Students will need energy to get through after-school sports practices, band rehearsals and other activities. Snacks that include whole grains, are high in protein low in sugar and low in fat will provide the needed nutrients for students to thrive. Choose fruits and vegetables that come in a variety of colors.

 

Parents of younger students may be asked to sign up to bring snacks to school if the classrooms observe a morning or afternoon snack time. Klufa encourages them to choose healthier, less sugary options such as cheese sticks, trail mix, pretzels or even baby carrots and apple slices. 

 

“Healthy snacks during class will help keep the students focused on learning,” she said. “They burn up energy not only on the playground, but in the classroom as well. So, it’s important to keep students properly fed to enhance their learning experiences.”

 

It’s no secret that fresh fruit is a great choice for snacking.
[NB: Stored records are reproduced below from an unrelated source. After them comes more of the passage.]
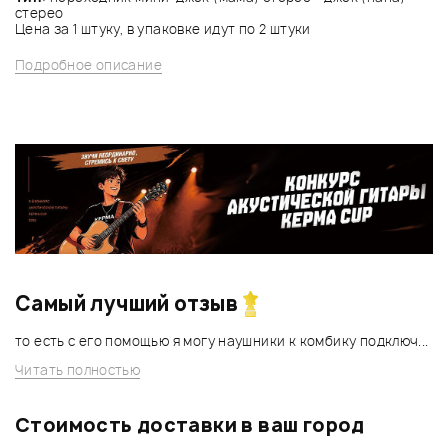
стерео
Цена за 1 штуку, в упаковке идут по 2 штуки
Подробное описание
Самый лучший отзыв
то есть с его помощью я могу наушники к комбику подключ...
Читать полностью
Стоимость доставки в ваш город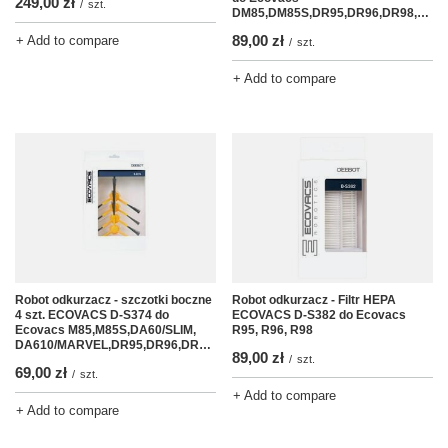
249,00 zł
/
szt.
DM85,DM85S,DR95,DR96,DR98,DM88,DM81
89,00 zł
+ Add to compare
/
szt.
+ Add to compare
Robot odkurzacz - szczotki boczne
Robot odkurzacz - Filtr HEPA
4 szt. ECOVACS D-S374 do
ECOVACS D-S382 do Ecovacs
Ecovacs M85,M85S,DA60/SLIM,
R95, R96, R98
DA610/MARVEL,DR95,DR96,DR98,DM81,DN78,DM88
89,00 zł
/
szt.
69,00 zł
/
szt.
+ Add to compare
+ Add to compare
Fruits offer nutrient-dense calories, which means they are full of minerals and vitamins that we need without added or empty calories. Whole fruits such as apples and bananas are portable and can be tossed in a backpack. Peel oranges ahead of time to make them even easier to consume while students are on the go. 

 

“For an extra kick of nutrition, include a pack of nut butter to go along with the fruit. This will help ensure your children have the fuel they need to perform at their after-school activities,” Klufa said.

 

When it comes to beverages, water is the best choice to stay hydrated during activity. Some 100% juice on occasion is fine but be aware of calories, especially in other sugary beverages. Children can easily consume a lot of extra calories and sugar just in their beverage choices.

 

Students who may not have after-school activities still are likely to need a snack to tide them over until dinner time. Make a list of healthy options and let the child choose which snacks to have at home. Whole-grain cereal bars, whole fruits and vegetables, string cheese, nuts and raisins are good choices. Make popsicles from 100% fruit juice or yogurt. Pretzel sticks or veggies dipped in hummus are also a great choice.

 

“Just like buying the right back-to-school supplies, be sure to stock the kitchen with healthy snack options,” Klufa said. “Parents can certainly make a difference if they are a good role model and make healthy food choices, too. Having healthy snacks for children is just one way to make sure they have a great school year.”